Kıyafetler düzgün ve temiz, kravatlar dar
Diner, 1959 yılında geçer, bir iki yıl öncesinde liseyi bitirmiş, hayata atılmanın eşiğinde bir grup arkadaşı izler. American Graffiti ise, 1950’lerin herhangi bir yılında iki arkadaşın bir yaz gecesini anlatır. İkisi de liseyi yeni bitirmiş, üniversiteye gitmek üzeredir. Hepsi çocukluktan yeni çıkmış, gençliğe ilk adımlarını atmıştır ve hepsinin ortak yönü inanılmaz bir masumiyet, bugünün gözüyle bakınca kavranması zor bir saflıktır. Saçlar kısa, sakal bıyık filan yok, kıyafetler düzgün ve temiz, kravatlar dar (evet, kravat takıyorlardır!). Aileleriyle ilişkileri saygı ve itaatten ibarettir, babalarına “Sir” diye hitap ederler; kız arkadaşlarıyla temasları ise el ele tutuşmaktan ileri gitmez, gidebilmesi için evlenmeleri gerekir. Aralarından biri evlenir, nedenini de arkadaşlarına “Cinsel ilişkide bulunabilmek istiyorum artık” diye açıklar. Kısacası, hayat düzenli ve boğucu, insan ilişkileri hiyerarşiktir; her şey tanımlanmış ve değişmezdir, gençlerin nasıl yaşayıp yaşlanacağı bellidir, hiçbir şey sorgulanmaz.

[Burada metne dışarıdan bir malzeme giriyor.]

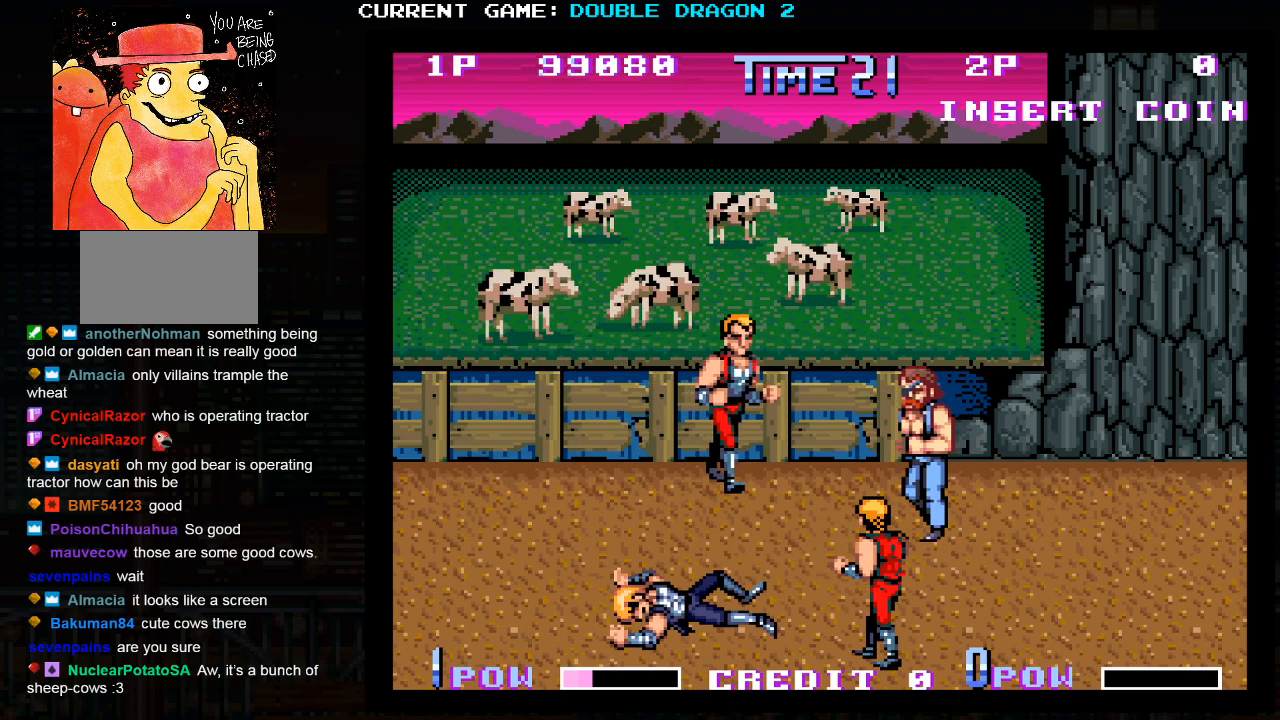
{"buttons": [], "left_stick": "up-left", "events": [[33, "left_stick", "center"], [117, "left_stick", "up"], [267, "left_stick", "center"], [483, "left_stick", "up-left"]]}
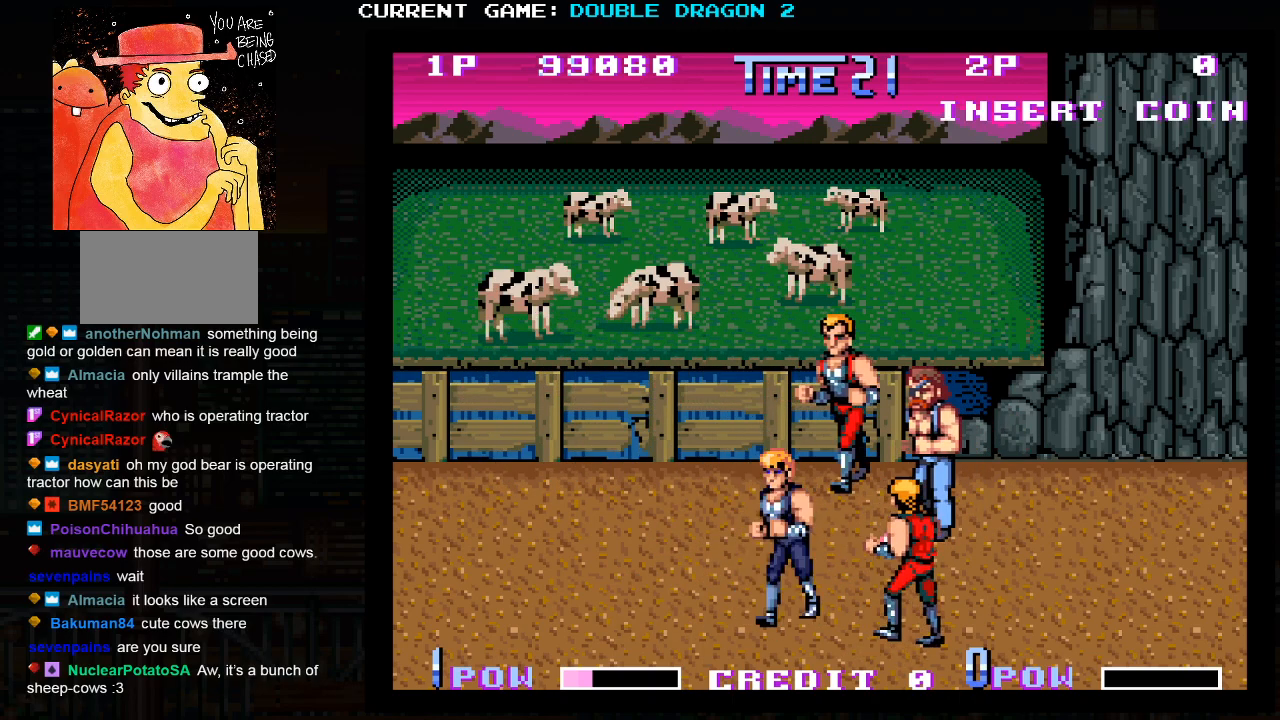
{"buttons": [], "left_stick": "center", "events": [[133, "left_stick", "down-left"], [317, "left_stick", "center"]]}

Aynı yıllarda Fransa’daki durumu, romancı ve senarist Guy Hocquenghem şöyle anlatıyor “Unutmamak gerekir ki, Mayıs öncesinde, Fransa düşünülebilecek en Victorien ülkeydi, en püriten, cinsellik konularında en gerici ülkeydi”. Victorien, Kraliçe Victoria döneminin, yani 19. yüzyılın ikinci yarısının İngiltere’sindeki toplumsal ve ahlakî ortamı tarif etmek için kullanılır: Dinî inançların sarsılmaz önceliği, çok çalışmak, sadakat, küçüklerini sevmek, büyüklerini saymak üzerine kurulu sıkı ve boğucu bir ahlakî değerler silsilesi, sınırları kalın çizgilerle belirlenmiş bir dünya görüşü ve tekdüze bir tekrenkliliğin hüküm sürdüğü bir yaşam tarzı.
Mayıs 68 sonrasında, Fransa’da da, Amerika’da da ve hatta Türkiye’de de bu değerler silsilesi, bu dünya görüşü ve bu yaşam tarzı çöktü, çökmediği yerde sorgulanır oldu. Her şey sorgulanır oldu. Marks’ın Manifesto’da kullandığı çarpıcı ifadeyle, “Katı olan her şey buharlaştı”, egemenlerin net dünyası flulaştı. Kısacası, her şey değişti. Bir daha geri dönmemecesine değişti.
Arkanda eski dünya var!
Bunu bugün kavramak zor. İnsan geriye doğru baktığında, tarihçi değilse, geçmişi özellikle araştırmamışsa, hayat hep böyleydi, insanlar hep aşağı yukarı bizim gibi yaşarlardı diye düşünür. Paris sokaklarında öğrenciler, “Cours camarade, le vieux monde est derrière toi!” (Koş yoldaş, arkanda eski dünya var!) diye bağırıyordu. Öyle bir koştular ki Paris, Chicago, Londra ve Prag sokaklarında ve dünyanın dört bir yanında onların ayak sesleriyle yankılanan daha binlerce şehirde, eski dünya gerçekten de arkada kaldı.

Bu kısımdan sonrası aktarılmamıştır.